Verilen görev A.
Kılıçdaroğlu ile yapılan söyleşide, bir AKP–CHP koalisyonunun olup olamayacağı sorusuna Kılıçdaroğlu ne cevap veriyor?
Verilen görev B.
Kılıçdaroğlu ile yapılan söyleşiyi, son konuşmadan sonrasından başlayarak sürdürün.

Okuma metni.
------------------------------------------------
İsmail KÜÇÜKKAYA- Mesela AKP diyelim aldı ama tek başına olamıyor. Size gelecek Davutoğlu, hayır görüşmem ya da yapmam onlarla der misiniz?

Kemal KILIÇDAROĞLU- Hayır hayır. Yani bir siyasi parti lideri randevu alıp geldiği zaman hayır hiç görüşmeyiz ya da biz reddederiz demek en azından doğru olmaz. İnsanı olarak da doğru olmaz. Gelir oturur konuşuruz tabi.

İsmail KÜÇÜKKAYA- Bir AKP – CHP koalisyonu sözkonusu olabilir mi?

Kemal KILIÇDAROĞLU- Hayır. Yani bugün için görünmüyor öyle bir tablo.

Tülay ÜNAL ÖÇTEN- Kimle olabilir, kime daha yakın hissediyorsunuz kendinizi?

Kemal KILIÇDAROĞLU- Biz tek başımıza iktidar olmak istiyoruz.

Tülay ÜNAL ÖÇTEN- O tamam efendim. Ama böyle bir koalisyon ihtimali doğduğunda HDP olabilir mi, MHP olabilir mi?

Kemal KILIÇDAROĞLU- Bakın, gerçekten de koalisyonu tartışmak farklı bir şeydir. Ama ben bir siyasal partinin Genel Başkanıyım ve ben iktidar olmak istiyorum. Dolayısıyla benim bakış açımın böyle olması son derece doğal. Hiçbir siyasi partinin ortaya koyamadığı bir seçim bildirgesi koydum. Toplumun sorunlu olan bütün kesimlerinin sorunlarını çözecek bir bildirge ortaya koydum ve ben yetki istiyorum. Yetki istiyorum ki, bu ülkenin sorunları nasıl çözülürmüş 4 yılda herkes görsün.

İsmail KÜÇÜKKAYA- Size bir ay önce sormuştum efendim bu soruyu hayalim Başbakan olmak demiştiniz ve 35 hedefim demiştiniz. 35’le iktidar olunabilir mi tek başına?

Kemal KILIÇDAROĞLU- Olunabilir. AKP 35’le iktidar oldu. Bizde 35’le olabiliriz tabi. Tümüyle oyların dağılımına bağlı.

Fatih PORTAKAL- Simülasyonlara bakıyorsunuz bırakın 34’ü 43 bile yetmiyor yani.
------------------------------------------------
Verilen bilgiler.
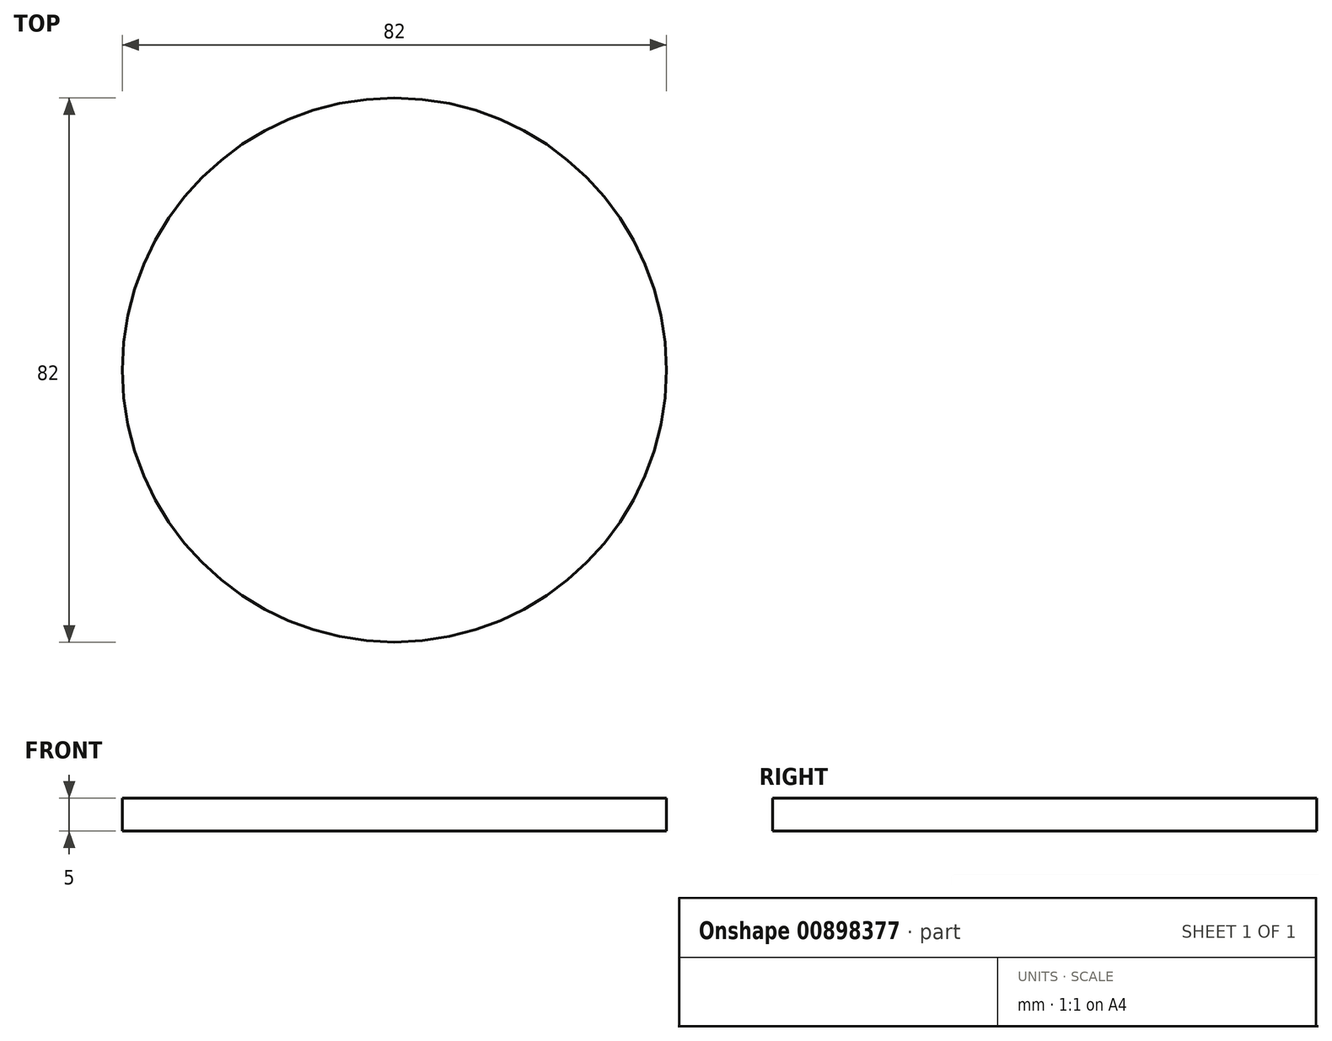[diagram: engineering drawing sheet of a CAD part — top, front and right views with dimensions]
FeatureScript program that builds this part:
------------------------------------------------
Alıştırma cevabı A.
Hayır diyor, bugün için öyle bir tablonun görünmediğini söylüyor.

Alıştırma cevabı B.
Kemal KILIÇDAROĞLU- Oyların dağılımına bağlı. Yani siyasal partiler arasındaki oyların dağılımına bağlı.

Fatih PORTAKAL- Peki o zaman şöyle alayım ben soruyu. HDP sizin için bir tehlikemi?  

Kemal KILIÇDAROĞLU- Meşru hiçbir siyasi partiyi tehlikeli olarak görmek doğru değil.

Fatih PORTAKAL- Sizce HDP meclise girebilir mi, sizin tahmininiz ne?

Kemal KILIÇDAROĞLU- Bu konuda bizim elimizde bir veri yok. Yani herhangi bir ankette yok. Ama ben %1 oy alan partinin de parlamentoda temsil edilmesini isterim. Yani eğer parlamento milli iradeyi yansıtacaksa gerçek anlamda vatandaş oyunu %1 vermişse bir partiye en azından onun Genel Başkanı parlamentoya gelmeli, kürsüye çıkmalı, kendi partisinin görüşlerini aktarabilmeli. Demokrasi budur zaten.

Tülay ÜNAL ÖÇTEN- Şöyle bir ekleme yapabilir miyim efendim? HDP barajı aşamaz ve meclise giremezse ne olur sizin öngörünüz nedir?

Kemal KILIÇDAROĞLU- Diğer siyasi partiler barajı aşamadığı zaman ne oluyorsa o da o olur.

Fatih PORTAKAL- Selahattin Demirtaş şunu demişti. Başkanlık sistemi olur o zaman demişti. HDP meclise giremediği takdirde başkanlık sistemi olur demişti.

Kemal KILIÇDAROĞLU- HDP girse de girmese de başkanlık sistemi olmaz.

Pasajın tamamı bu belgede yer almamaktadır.